Provided that the body does not present a risk to public health and is not treated in a way that would offend public decency the body can be prepared for burial or cremation in a private residence or any other suitable building.

There are very few statutory rules. Essentially, before a funeral can take place:

  • the death must be registered within 5 days (in England and Wales unless the Cornoner’s Office has been informed);
  • a Certificate for Cremation or Burial (the ‘Green Form’) must be issued by the registrar.

Arranging a funeral yourself

If you don’t want to use the services of a funeral director you can contact the Cemetaries and Crematorium Department of your local authority once the death has been registered to arrange for burial or cremation.

If you do not wish to use a conventional burial site you need to obtain permission from the local authority.

Burial in your own garden is permissable under the Burial Laws Amendment Act 1880 but as there could potentially be a public health issue environmental legislation will apply and usually someone who is a licensed operator would need to be involved unless the local authority gives special permission.

It is important however, to think about the long term consequences.
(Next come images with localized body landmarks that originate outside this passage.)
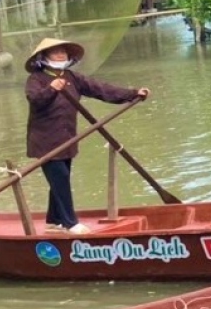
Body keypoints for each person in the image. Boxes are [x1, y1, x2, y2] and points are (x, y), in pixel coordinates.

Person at [23, 38, 149, 235]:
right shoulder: (36, 79)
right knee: (61, 178)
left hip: (67, 139)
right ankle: (69, 222)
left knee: (60, 179)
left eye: (63, 52)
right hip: (45, 141)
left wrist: (132, 93)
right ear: (43, 57)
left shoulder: (73, 77)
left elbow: (101, 89)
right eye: (55, 52)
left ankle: (54, 219)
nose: (60, 55)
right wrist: (52, 88)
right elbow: (35, 100)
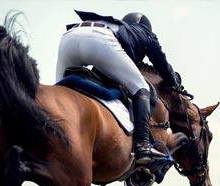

You might not always live at the property and if you need to sell or lease the property a grave site in the garden is likely to seriously affect the value and some potential buyers or tenants may find the idea off-putting.

Funeral expenses and IHT<
The costs of a funeral are deductible from the value of the deceased person’s estate for Inheritance tax purposes and you are also permitted to deduct ‘reasonable’ mourning expenses of immediate family members. What is considered to be reasonable by HMRC will largely depend on the individual circumstances but headstones or tombstones are deductible.